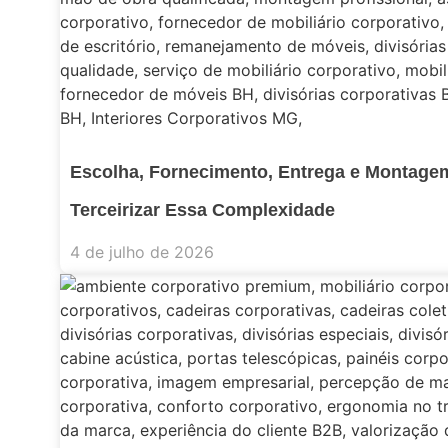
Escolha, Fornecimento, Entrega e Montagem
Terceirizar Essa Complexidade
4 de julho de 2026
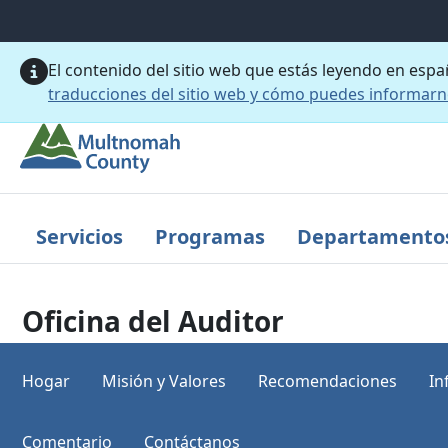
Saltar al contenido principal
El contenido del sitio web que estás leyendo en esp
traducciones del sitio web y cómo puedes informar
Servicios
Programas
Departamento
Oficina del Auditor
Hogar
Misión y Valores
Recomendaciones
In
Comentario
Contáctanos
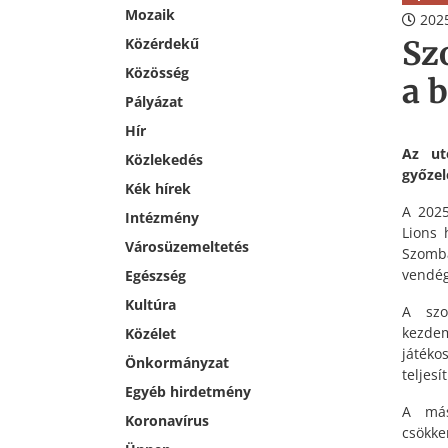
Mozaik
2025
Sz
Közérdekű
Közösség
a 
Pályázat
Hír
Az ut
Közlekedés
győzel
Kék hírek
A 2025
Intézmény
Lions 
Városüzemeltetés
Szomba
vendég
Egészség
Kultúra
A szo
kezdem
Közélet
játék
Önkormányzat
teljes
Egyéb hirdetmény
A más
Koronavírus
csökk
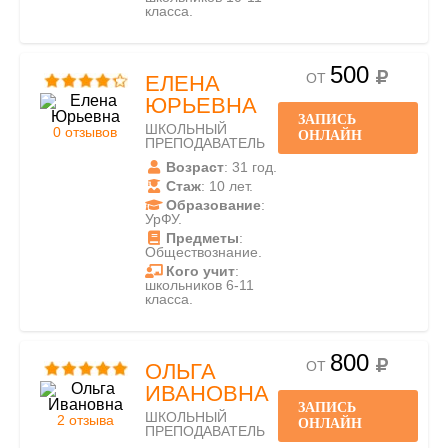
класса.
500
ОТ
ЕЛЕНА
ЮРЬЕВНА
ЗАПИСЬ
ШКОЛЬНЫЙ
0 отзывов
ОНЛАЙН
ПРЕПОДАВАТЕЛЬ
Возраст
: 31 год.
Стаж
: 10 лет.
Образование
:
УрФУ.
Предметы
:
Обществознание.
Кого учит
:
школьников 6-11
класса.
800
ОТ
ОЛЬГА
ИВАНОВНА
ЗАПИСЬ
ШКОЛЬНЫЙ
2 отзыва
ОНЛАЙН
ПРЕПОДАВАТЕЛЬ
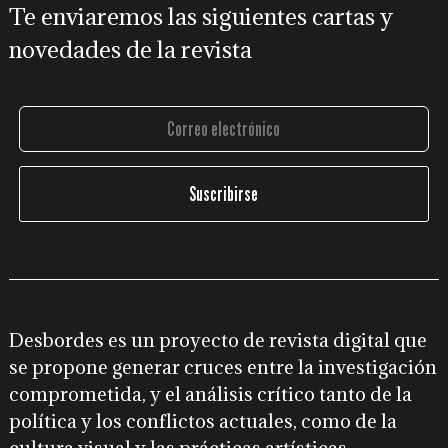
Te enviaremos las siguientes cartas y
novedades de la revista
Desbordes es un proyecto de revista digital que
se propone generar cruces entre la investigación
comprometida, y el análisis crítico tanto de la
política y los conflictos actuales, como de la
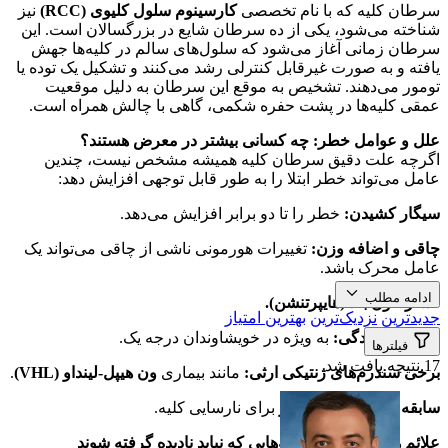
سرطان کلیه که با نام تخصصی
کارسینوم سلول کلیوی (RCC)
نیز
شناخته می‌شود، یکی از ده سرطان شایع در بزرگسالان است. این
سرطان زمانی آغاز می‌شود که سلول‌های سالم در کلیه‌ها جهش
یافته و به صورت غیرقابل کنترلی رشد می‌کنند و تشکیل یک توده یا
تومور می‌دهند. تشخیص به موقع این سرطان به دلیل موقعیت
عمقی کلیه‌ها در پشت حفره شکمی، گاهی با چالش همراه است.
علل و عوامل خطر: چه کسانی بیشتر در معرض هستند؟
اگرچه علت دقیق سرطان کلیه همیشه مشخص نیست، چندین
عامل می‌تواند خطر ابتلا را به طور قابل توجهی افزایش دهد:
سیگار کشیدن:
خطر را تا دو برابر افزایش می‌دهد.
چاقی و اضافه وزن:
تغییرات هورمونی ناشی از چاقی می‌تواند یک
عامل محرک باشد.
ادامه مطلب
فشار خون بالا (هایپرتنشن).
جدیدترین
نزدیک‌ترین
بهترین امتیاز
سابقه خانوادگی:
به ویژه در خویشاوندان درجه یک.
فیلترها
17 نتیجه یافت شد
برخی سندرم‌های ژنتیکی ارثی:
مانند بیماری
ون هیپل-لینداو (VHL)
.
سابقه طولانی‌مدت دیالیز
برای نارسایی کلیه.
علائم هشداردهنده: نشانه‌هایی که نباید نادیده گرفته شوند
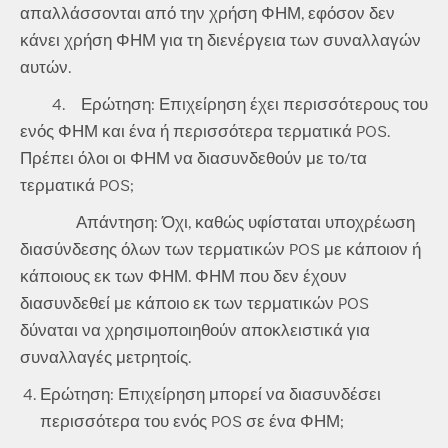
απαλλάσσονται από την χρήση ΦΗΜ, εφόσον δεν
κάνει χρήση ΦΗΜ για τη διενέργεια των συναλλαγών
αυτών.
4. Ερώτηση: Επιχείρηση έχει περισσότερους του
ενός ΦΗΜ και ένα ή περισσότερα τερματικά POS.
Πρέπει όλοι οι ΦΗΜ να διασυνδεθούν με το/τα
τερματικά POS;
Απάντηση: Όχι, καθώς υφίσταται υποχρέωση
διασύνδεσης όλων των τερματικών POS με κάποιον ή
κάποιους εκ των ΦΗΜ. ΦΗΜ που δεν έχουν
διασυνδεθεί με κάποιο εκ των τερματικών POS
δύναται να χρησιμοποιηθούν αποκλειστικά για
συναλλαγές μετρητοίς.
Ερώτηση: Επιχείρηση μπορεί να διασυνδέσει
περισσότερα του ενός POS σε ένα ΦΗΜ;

++++++++++

• Directive
Only the lines from the start of the records through the line containing "سرطان کلیه که با نام تخصصی" should be repeated, word for word, with the pictures left out.

• Result
Escolha, Fornecimento, Entrega e Montagem
Terceirizar Essa Complexidade
4 de julho de 2026
Saltar al contenido principal
El contenido del sitio web que estás leyendo en esp
traducciones del sitio web y cómo puedes informar
Servicios
Programas
Departamento
Oficina del Auditor
Hogar
Misión y Valores
Recomendaciones
In
Comentario
Contáctanos
Mozaik
2025
Sz
Közérdekű
Közösség
a 
Pályázat
Hír
Az ut
Közlekedés
győzel
Kék hírek
A 2025
Intézmény
Lions 
Városüzemeltetés
Szomba
vendég
Egészség
Kultúra
A szo
kezdem
Közélet
játék
Önkormányzat
teljes
Egyéb hirdetmény
A más
Koronavírus
csökk
класса.
500
ОТ
ЕЛЕНА
ЮРЬЕВНА
ЗАПИСЬ
ШКОЛЬНЫЙ
0 отзывов
ОНЛАЙН
ПРЕПОДАВАТЕЛЬ
Возраст
: 31 год.
Стаж
: 10 лет.
Образование
:
УрФУ.
Предметы
:
Обществознание.
Кого учит
:
школьников 6-11
класса.
800
ОТ
ОЛЬГА
ИВАНОВНА
ЗАПИСЬ
ШКОЛЬНЫЙ
2 отзыва
ОНЛАЙН
ПРЕПОДАВАТЕЛЬ
Te enviaremos las siguientes cartas y
novedades de la revista
Desbordes es un proyecto de revista digital que
se propone generar cruces entre la investigación
comprometida, y el análisis crítico tanto de la
política y los conflictos actuales, como de la
سرطان کلیه که با نام تخصصی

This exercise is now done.